Every UK pricing team we have spoken to has the same problem. The GBM sits in a notebook outperforming the production GLM by 3–5 Gini points. The GLM goes to production anyway.

The blocker is not regulatory hostility to GBMs — it is the absence of a factor table. Your rating engine (Emblem, Radar, Earnix) expects a CSV with columns factor, level, relativity. The GBM produces a prediction function. Those two things are not the same, and the gap between them is where good models go to die.

This post shows how to close that gap in Python using shap-relativities. We will build a CatBoost frequency model on synthetic UK motor data, extract a multiplicative factor table using SHAP values, validate that the numbers are sensible, and export a CSV ready for rating engine import.

☆ ☆ ☆ ☆

- **Jobs**
1 > In the pricing-model post, what three columns does a rating engine expect in its CSV?
2 > Please continue the pricing-model post from its final sentence.
The material after this point comes from a different source than the pricing-model post.

☆ ☆ ☆ ☆

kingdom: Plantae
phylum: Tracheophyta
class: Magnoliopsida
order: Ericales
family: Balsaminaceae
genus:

☆ ☆ ☆ ☆

- **Responses for each task**
1 > Factor, level, and relativity.

2 >
Why factor tables still matter

The actuarial committee does not want to approve a prediction function. They want to see Area F loads 1.59× vs Area A. NCD=5 discounts 43%. Conviction adds 68%. That is a factor table, and it is the format in which pricing decisions get made, challenged, and documented. This is true regardless of what sits underneath.

Regulators have the same requirement. FCA market studies and PRA SS1/23 both contemplate scenarios where firms need to explain individual rating factors. “The GBM decided” is not an explanation. “The GBM, when decomposed by SHAP, attributes a 1.59× relativity to Area F versus the base” is.

The third pressure point is system integration. Emblem and Radar can import factor tables from CSV. They cannot import a pickled CatBoost model. If your book is priced via a rating engine rather than direct API scoring — and for most UK personal lines it still is — you need the factor table format.


The R-only problem

The closest prior art in the actuarial world is the insurancerating package in R. It does this job well: exposure-weighted GLM relativities with credibility smoothing, one-way plots, significance tests. If your team lives in R, use it.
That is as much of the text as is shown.